START PROVIDED DATA

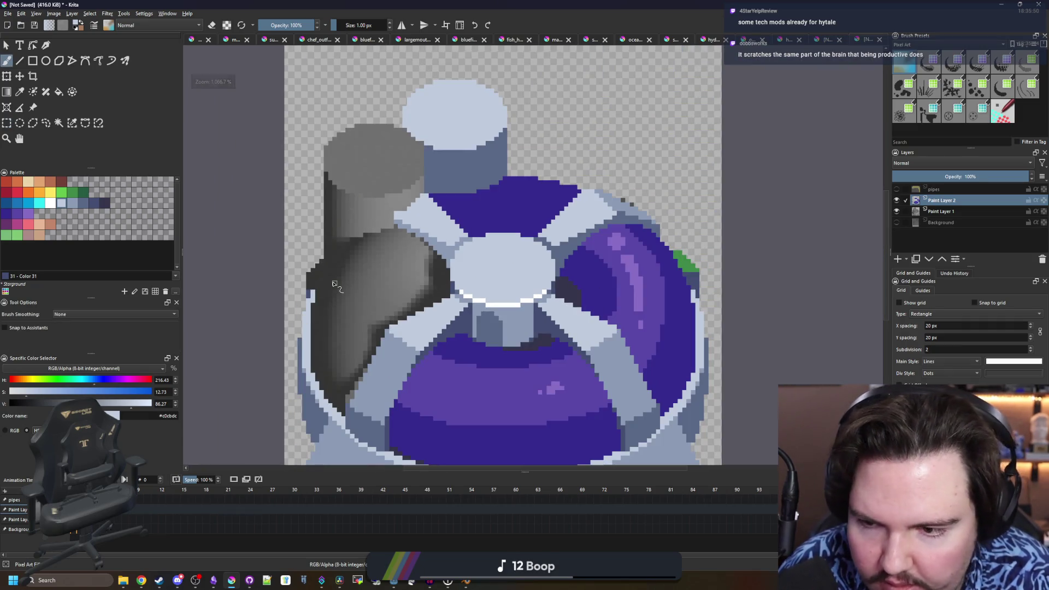
key(j)
key(p)
scroll(306, 306, up, 2)
click(309, 262)
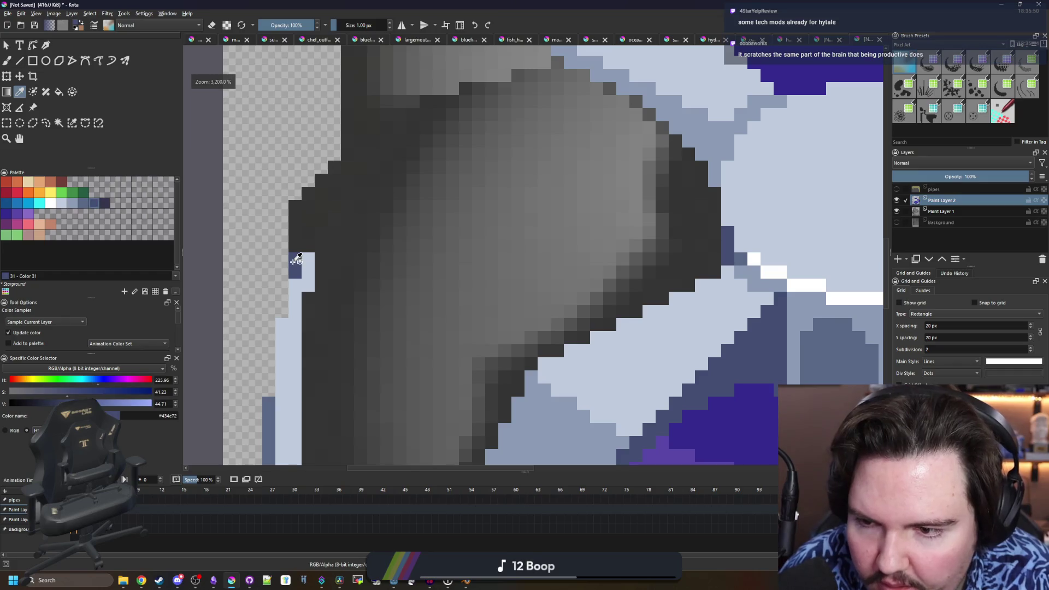
scroll(218, 241, down, 2)
drag(238, 227, 276, 236)
key(b)
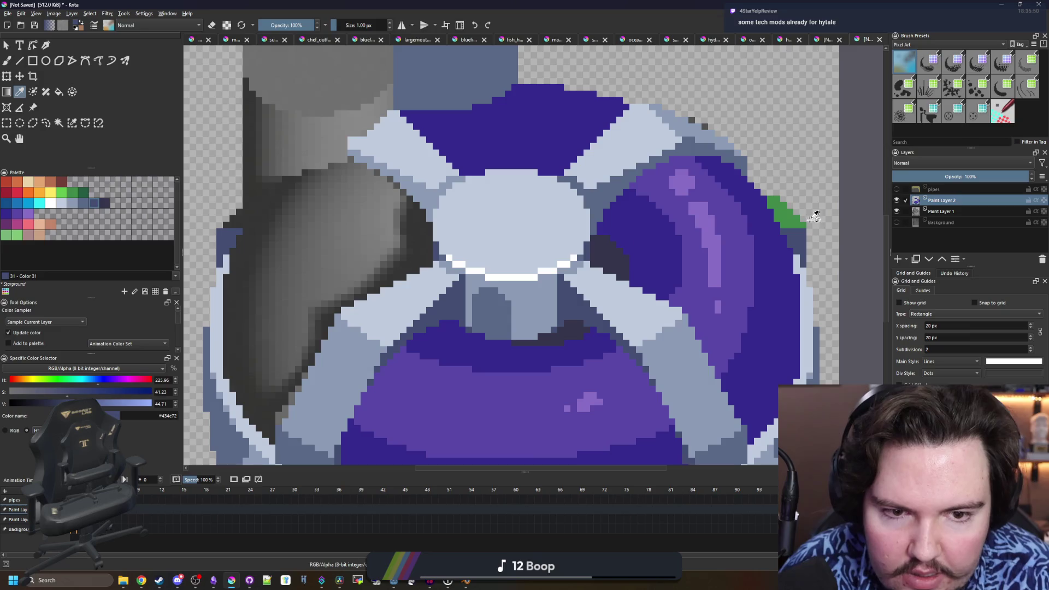
- Sample the green from the dome's right rim and add green accent pixels on its left rim
ctrl+click(783, 214)
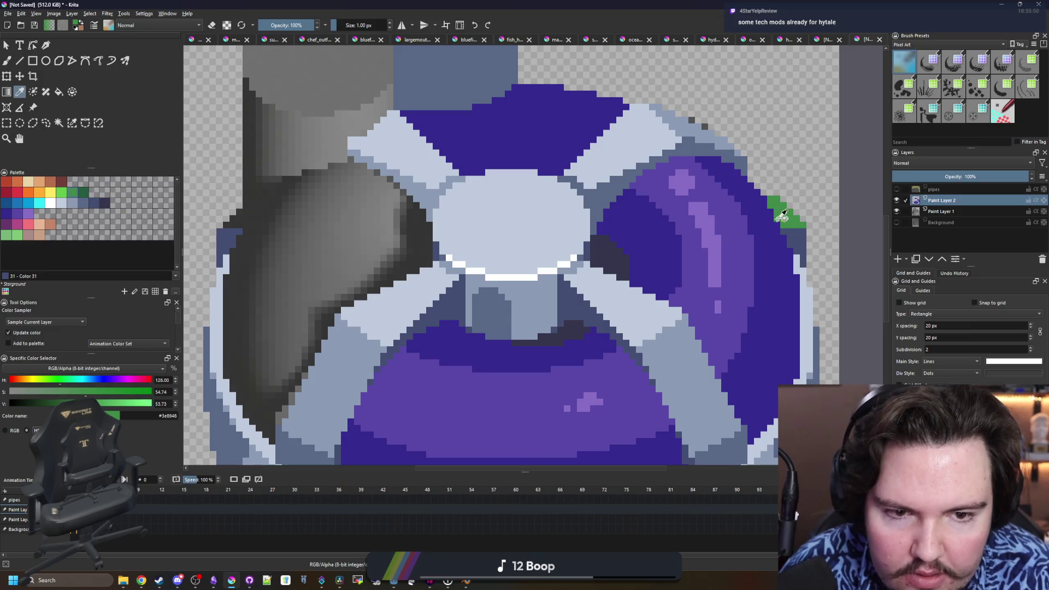
click(238, 210)
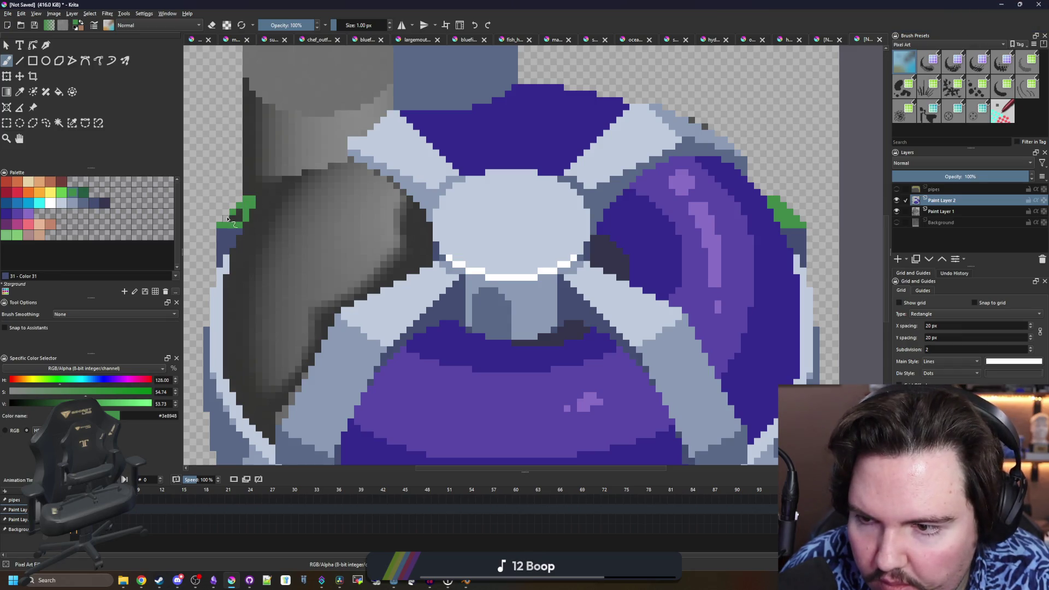
scroll(344, 251, down, 3)
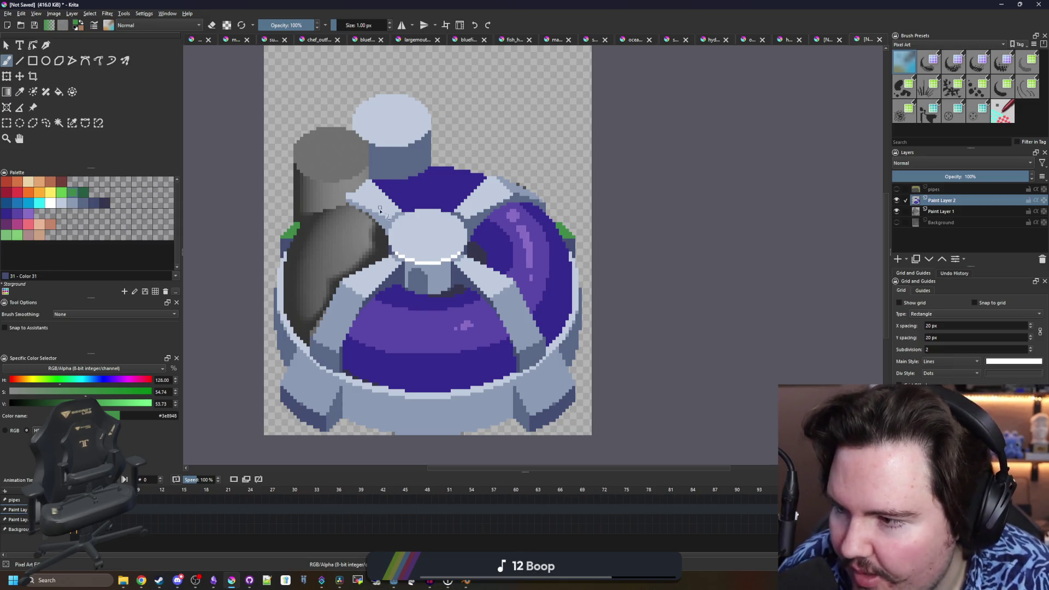
- Sample the dome's dark purple and paint a staircase outline across the lower-left grey dome
key(p)
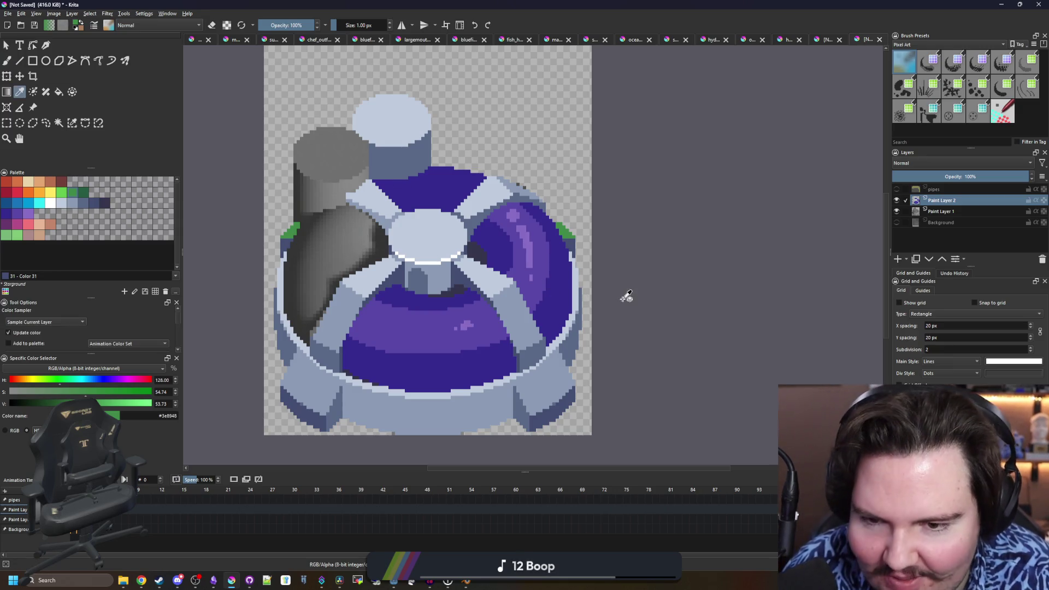
click(565, 300)
scroll(320, 226, up, 5)
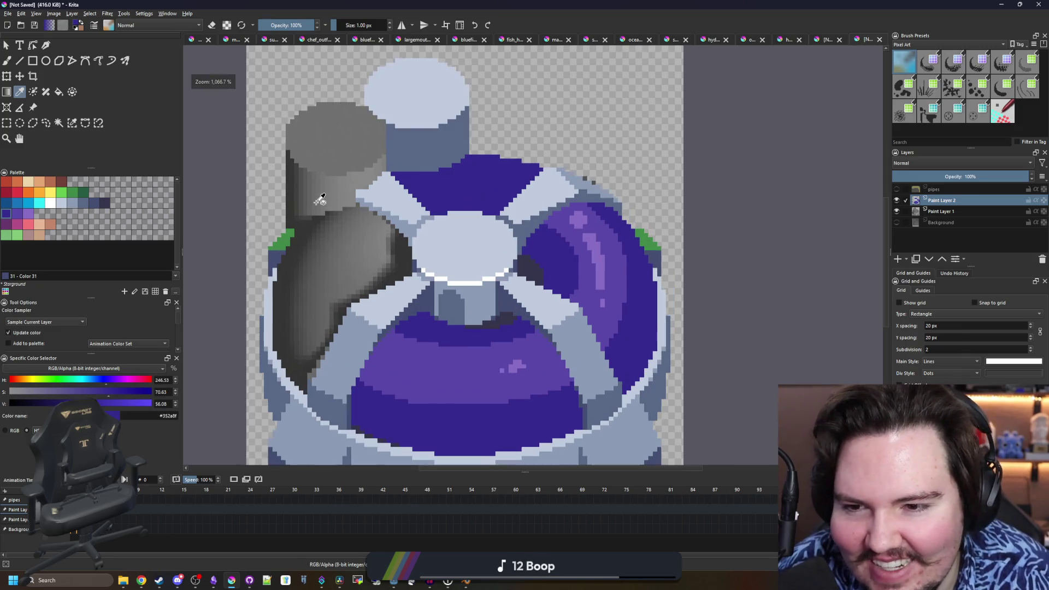
scroll(449, 225, up, 1)
key(b)
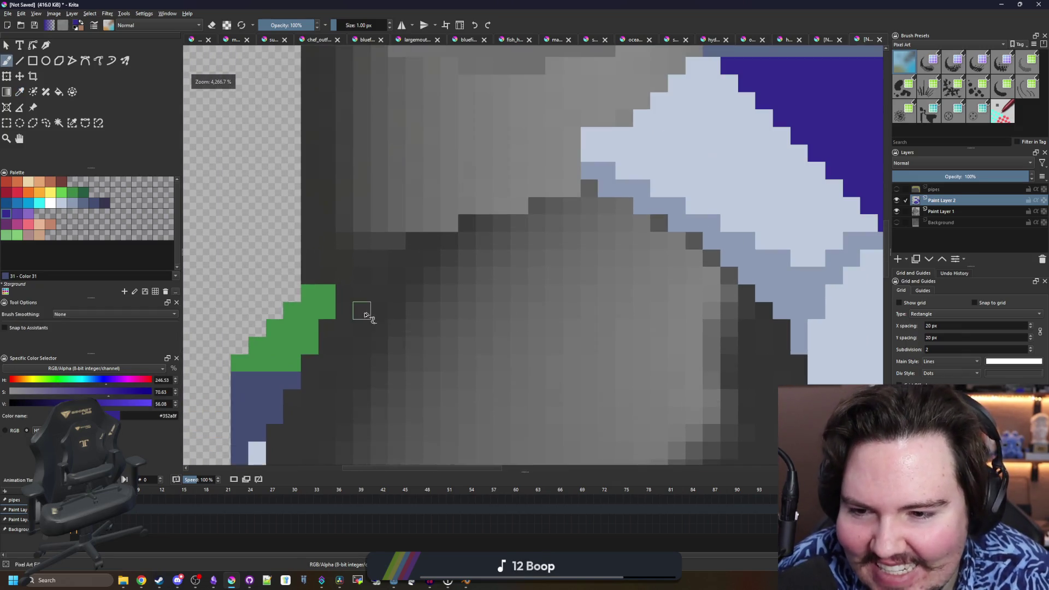
click(344, 310)
click(344, 293)
click(361, 276)
click(379, 258)
click(384, 259)
click(397, 240)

END PROVIDED DATA

## EXERCISE REQUIREMENTS
Please set down exactly the lines from the one holding "click(238, 210)" through the last line of the entries, both ends included, and skip pictures.

## OUTPUT OF THE TASK
click(238, 210)
scroll(344, 251, down, 3)
- Sample the dome's dark purple and paint a staircase outline across the lower-left grey dome
key(p)
click(565, 300)
scroll(320, 226, up, 5)
scroll(449, 225, up, 1)
key(b)
click(344, 310)
click(344, 293)
click(361, 276)
click(379, 258)
click(384, 259)
click(397, 240)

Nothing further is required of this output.